(Exercise details)
Produce a verbatim copy of the records, and keep the images out of it.

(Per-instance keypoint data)
· · ·

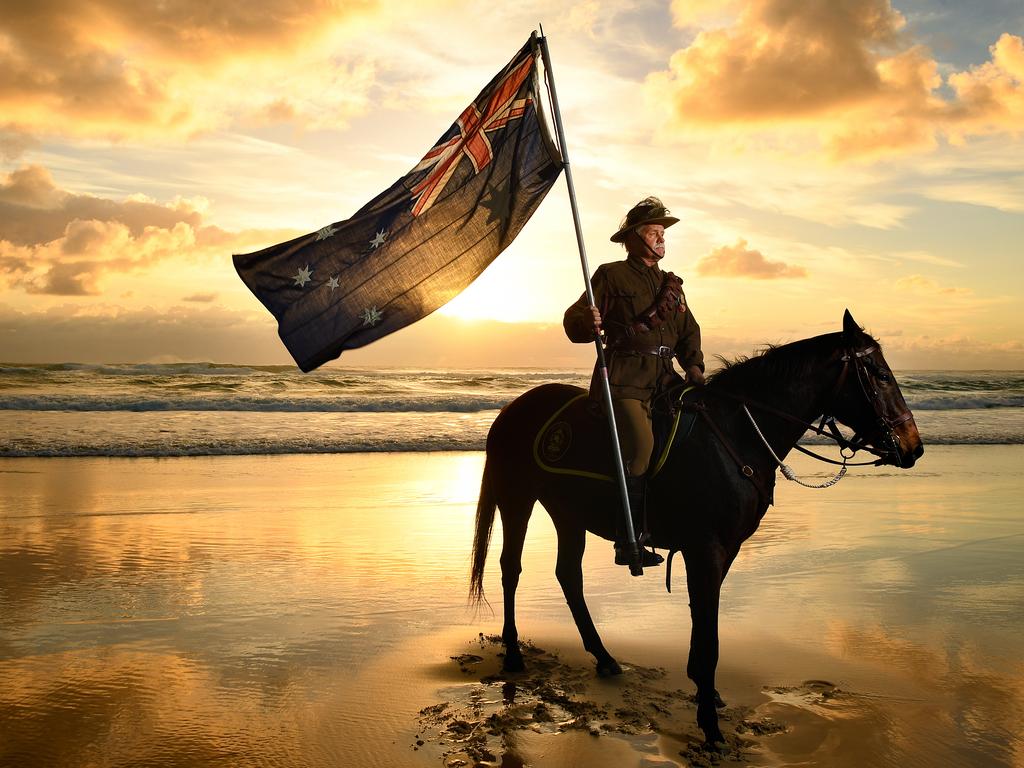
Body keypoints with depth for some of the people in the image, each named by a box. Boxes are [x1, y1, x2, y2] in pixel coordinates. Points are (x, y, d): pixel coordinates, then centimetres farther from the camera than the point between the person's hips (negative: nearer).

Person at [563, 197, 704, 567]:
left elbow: (688, 331, 24)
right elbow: (573, 322, -4)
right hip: (623, 380, -7)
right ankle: (627, 542, -15)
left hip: (663, 379, 7)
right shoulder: (611, 276, 2)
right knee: (641, 445, -22)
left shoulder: (671, 284, 22)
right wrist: (588, 321, -28)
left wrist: (693, 365, 6)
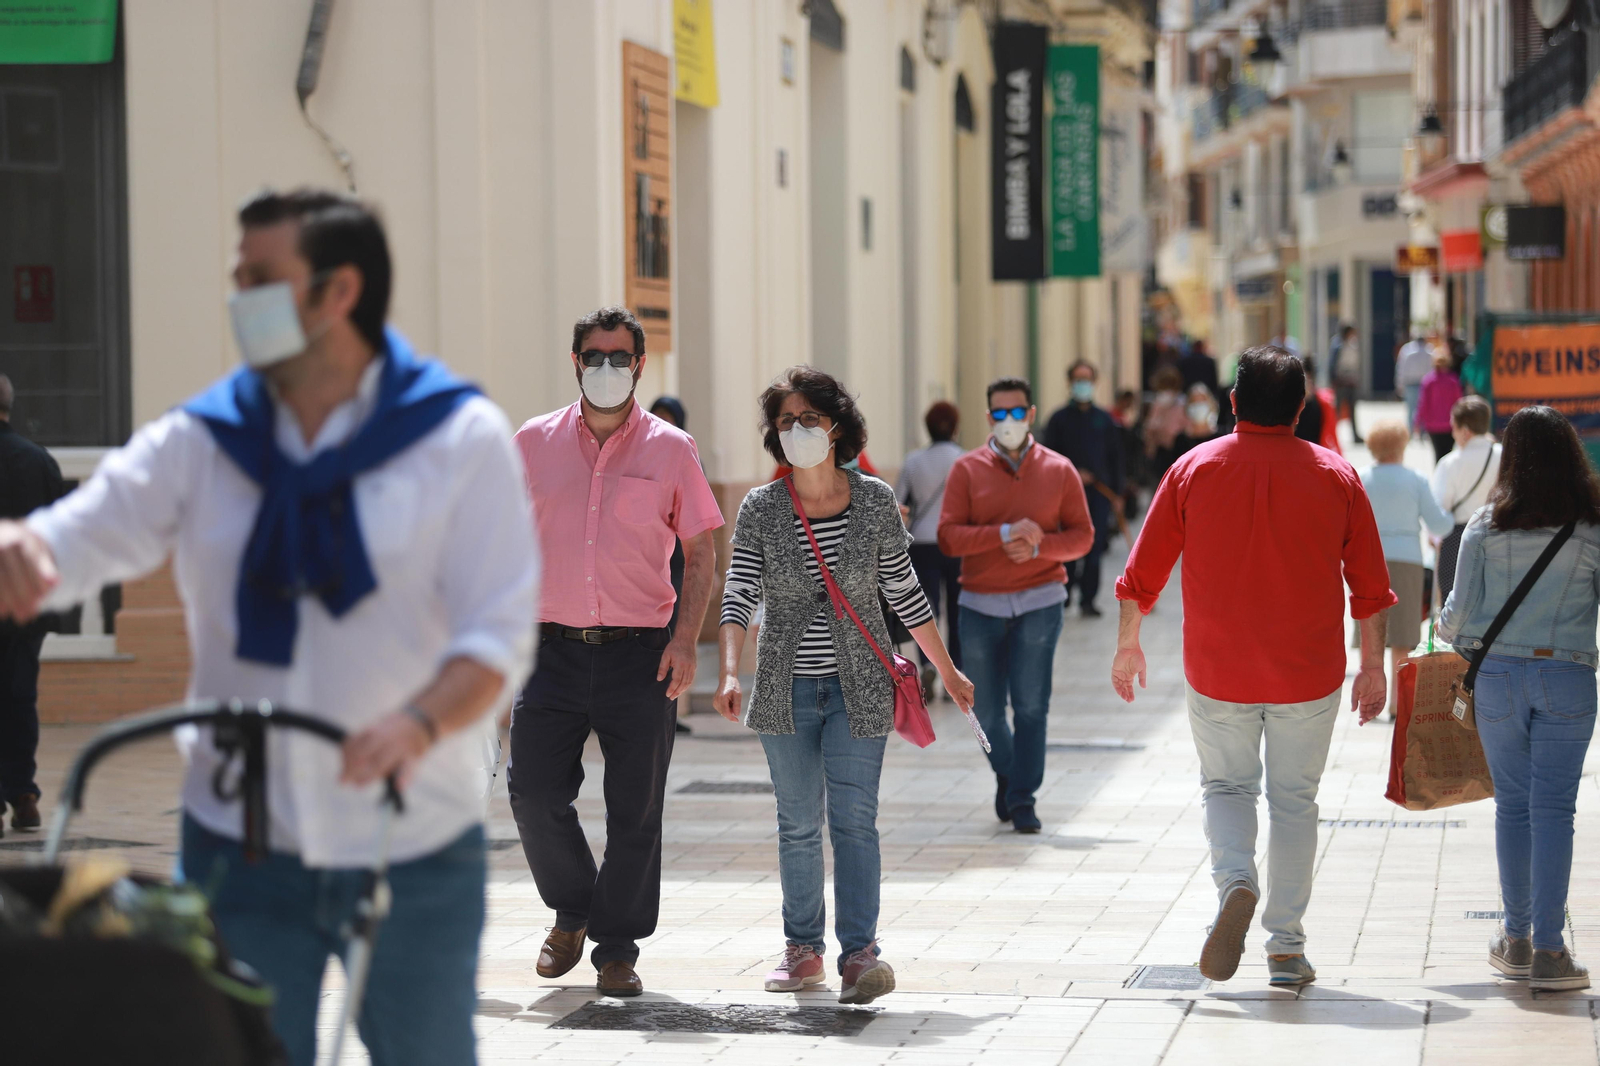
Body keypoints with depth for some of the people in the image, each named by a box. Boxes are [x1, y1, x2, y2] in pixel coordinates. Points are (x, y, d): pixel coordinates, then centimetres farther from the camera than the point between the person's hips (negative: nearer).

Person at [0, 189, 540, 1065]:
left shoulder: (460, 437, -4)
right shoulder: (201, 442, 3)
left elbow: (500, 632, -11)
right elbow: (74, 543, -9)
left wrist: (420, 722, -31)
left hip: (413, 850, -2)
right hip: (241, 847, 2)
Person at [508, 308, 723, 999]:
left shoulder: (671, 449, 5)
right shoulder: (533, 443, 8)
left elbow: (700, 552, 7)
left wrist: (685, 641, -5)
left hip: (640, 655, -1)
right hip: (554, 650, 1)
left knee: (634, 811, 0)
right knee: (534, 792, -6)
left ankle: (617, 950, 12)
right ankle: (571, 911, 20)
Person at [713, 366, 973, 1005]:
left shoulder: (875, 501, -2)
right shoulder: (760, 509, -2)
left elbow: (904, 592, 6)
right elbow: (738, 596, -10)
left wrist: (948, 671, 10)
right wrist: (730, 674, -25)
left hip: (859, 687, -1)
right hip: (786, 688, 1)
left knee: (854, 819, -10)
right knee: (798, 824, 8)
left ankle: (859, 952, -14)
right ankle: (803, 949, 18)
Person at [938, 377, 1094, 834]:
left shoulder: (1059, 471, 4)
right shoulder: (967, 470, 2)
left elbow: (1082, 536, 4)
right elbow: (948, 536, -6)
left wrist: (1039, 545, -15)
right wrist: (1004, 534, -19)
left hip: (1039, 602, -1)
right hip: (980, 605, 1)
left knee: (1031, 705, -10)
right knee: (987, 710, 8)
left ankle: (1022, 799, -3)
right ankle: (1007, 774, 35)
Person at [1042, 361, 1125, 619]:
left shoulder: (1104, 419, 11)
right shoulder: (1059, 419, 4)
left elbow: (1115, 457, 12)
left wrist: (1117, 492, 7)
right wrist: (1071, 473, -14)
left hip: (1099, 491, 2)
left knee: (1094, 549, -1)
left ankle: (1088, 599, 4)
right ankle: (1064, 595, 13)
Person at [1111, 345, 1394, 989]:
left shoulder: (1195, 468, -3)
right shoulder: (1335, 476, -1)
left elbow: (1143, 571, 1)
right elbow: (1369, 584, 1)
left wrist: (1128, 643, 14)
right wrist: (1373, 666, 11)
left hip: (1217, 670, 0)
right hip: (1308, 671, 0)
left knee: (1225, 784, 17)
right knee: (1293, 798, 12)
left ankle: (1234, 883, -12)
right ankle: (1286, 948, 11)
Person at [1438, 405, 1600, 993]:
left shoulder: (1485, 527, -2)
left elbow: (1460, 614, 0)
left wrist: (1446, 629, 22)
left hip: (1498, 675, 1)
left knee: (1512, 805, 11)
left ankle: (1517, 940, 18)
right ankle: (1548, 949, -5)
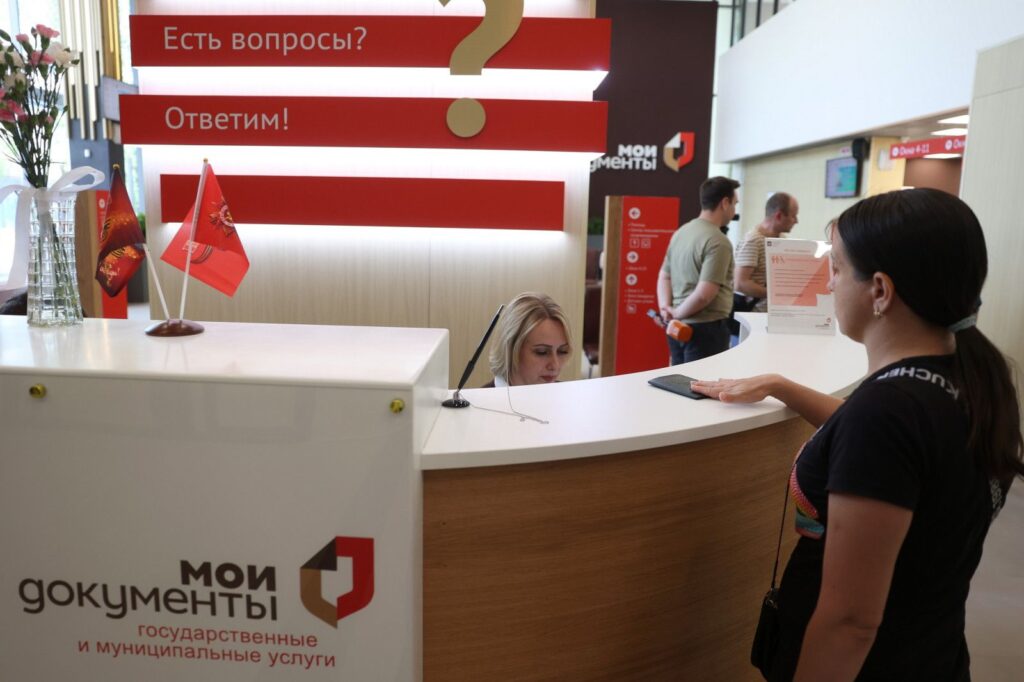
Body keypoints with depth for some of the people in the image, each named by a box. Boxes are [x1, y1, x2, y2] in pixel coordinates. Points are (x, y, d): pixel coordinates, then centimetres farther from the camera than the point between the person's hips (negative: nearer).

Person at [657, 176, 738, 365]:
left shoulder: (681, 232, 11)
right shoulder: (718, 241, -16)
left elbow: (664, 276, 14)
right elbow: (704, 294, -22)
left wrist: (665, 308, 1)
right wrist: (677, 313, -9)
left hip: (678, 327, 9)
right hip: (706, 328, -8)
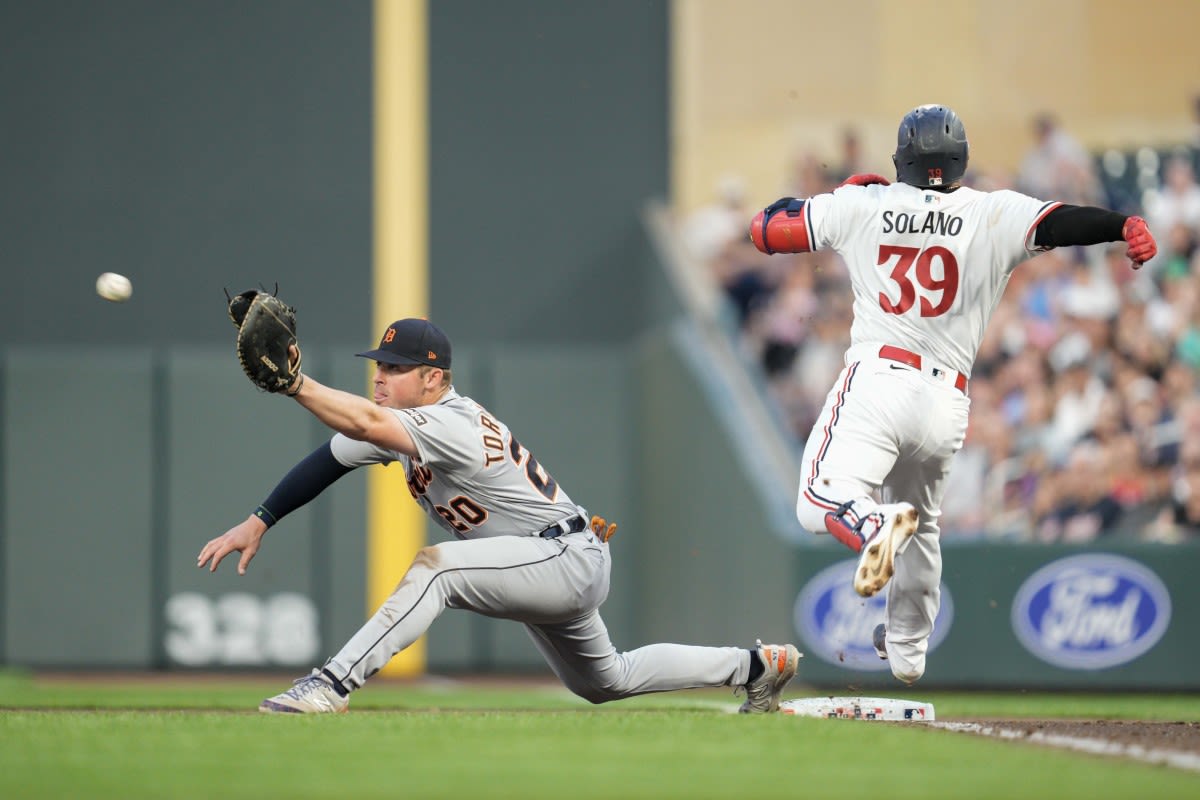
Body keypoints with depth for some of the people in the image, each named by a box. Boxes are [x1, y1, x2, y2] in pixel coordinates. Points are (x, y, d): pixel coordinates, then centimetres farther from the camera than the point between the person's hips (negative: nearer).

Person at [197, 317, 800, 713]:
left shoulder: (452, 425, -29)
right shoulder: (401, 420, -1)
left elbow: (366, 423, -44)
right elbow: (332, 459, 0)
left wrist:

· · ·

(Answer box)
Body keypoints with depth for some of the people in the image, each named by a box. Boxes are [x1, y1, x2, y2] in pixel coordinates. Points are (x, y, d): pixel coordinates, then centimetres farther from the camera than the point between the person's hips (negative: nearer).

Person at [563, 197, 704, 567]:
left elbow: (688, 331, 24)
right elbow: (573, 322, -4)
right hip: (623, 380, -7)
right ankle: (627, 542, -15)
left hip: (663, 379, 7)
right shoulder: (611, 276, 2)
right knee: (641, 445, -22)
left shoulder: (671, 284, 22)
right wrist: (588, 321, -28)
left wrist: (693, 365, 6)
Body keypoints with depth for some of the people in the image, each named by a box. Boxes are [x1, y1, x2, y2] in pixel coordinates. Points are (x, y, d): pixel coordinates, then centimetres farther from the camera than the point between the person's hips (negative: nearer).

Person at [0, 189, 540, 1065]:
left shoulder: (460, 437, -4)
right shoulder: (201, 442, 3)
left elbow: (500, 632, -11)
right elbow: (74, 543, -9)
left wrist: (420, 722, -31)
left hip: (413, 850, -2)
right hip: (241, 847, 2)
Person at [508, 308, 723, 999]:
left shoulder: (671, 449, 5)
right shoulder: (533, 443, 8)
left elbow: (700, 552, 7)
left wrist: (685, 641, -5)
left hip: (640, 655, -1)
right hip: (554, 650, 1)
left knee: (634, 811, 0)
right knee: (534, 792, -6)
left ankle: (617, 950, 12)
right ankle: (571, 911, 20)
Person at [713, 366, 973, 1005]:
left shoulder: (875, 501, -2)
right shoulder: (760, 509, -2)
left elbow: (904, 592, 6)
right elbow: (738, 596, -10)
left wrist: (948, 671, 10)
right wrist: (730, 674, -25)
left hip: (859, 687, -1)
right hip: (786, 688, 1)
left knee: (854, 819, -10)
right knee: (798, 824, 8)
left ankle: (859, 952, -14)
right ankle: (803, 949, 18)
Person at [938, 377, 1094, 834]:
left shoulder: (1059, 471, 4)
right shoulder: (967, 470, 2)
left elbow: (1082, 536, 4)
right elbow: (948, 536, -6)
left wrist: (1039, 545, -15)
right wrist: (1004, 534, -19)
left hip: (1039, 602, -1)
right hip: (980, 605, 1)
left knee: (1031, 705, -10)
right knee: (987, 710, 8)
left ankle: (1022, 799, -3)
right ankle: (1007, 774, 35)
Person at [1042, 361, 1125, 619]:
left shoulder: (1104, 419, 11)
right shoulder: (1059, 419, 4)
left elbow: (1115, 457, 12)
left wrist: (1117, 492, 7)
right wrist: (1071, 473, -14)
left hip: (1099, 491, 2)
left knee: (1094, 549, -1)
left ankle: (1088, 599, 4)
right ankle: (1064, 595, 13)
Person at [1111, 345, 1394, 989]:
left shoulder: (1195, 468, -3)
right shoulder: (1335, 476, -1)
left elbow: (1143, 571, 1)
right elbow: (1369, 584, 1)
left wrist: (1128, 643, 14)
right wrist: (1373, 666, 11)
left hip: (1217, 670, 0)
right hip: (1308, 671, 0)
left knee: (1225, 784, 17)
right knee: (1293, 798, 12)
left ankle: (1234, 883, -12)
right ankle: (1286, 948, 11)
Person at [1438, 405, 1600, 993]:
left shoulder: (1485, 527, -2)
left elbow: (1460, 614, 0)
left wrist: (1446, 629, 22)
left hip: (1498, 675, 1)
left knee: (1512, 805, 11)
left ankle: (1517, 940, 18)
right ankle: (1548, 949, -5)
Body keypoints with depth for some of the people in the image, each named by a box. Boxes are [x1, y1, x2, y2] in pixel coordinates. Points are (x, y, d): pixel coordinates, then centimetres farther from the camera than the point between the person's hips (negative: nearer).

Person at [657, 176, 738, 365]:
left shoulder: (681, 232, 11)
right shoulder: (718, 241, -16)
left elbow: (664, 276, 14)
right elbow: (704, 294, -22)
left wrist: (665, 308, 1)
right wrist: (677, 313, -9)
left hip: (678, 327, 9)
right hip: (706, 328, -8)
Body keypoints with depth for some of the people in the image, each named by a box. Boxes are [x1, y1, x2, y2] in pixel coordinates. Points are (x, y, d): pixel coordinates, then centimetres farther from the camera than the point between the person's hips (negative: nearer).

Person at [197, 317, 800, 713]:
left shoulder: (452, 425, -29)
right shoulder: (401, 420, -1)
left elbow: (366, 423, -44)
right elbow: (332, 459, 0)
left wrist:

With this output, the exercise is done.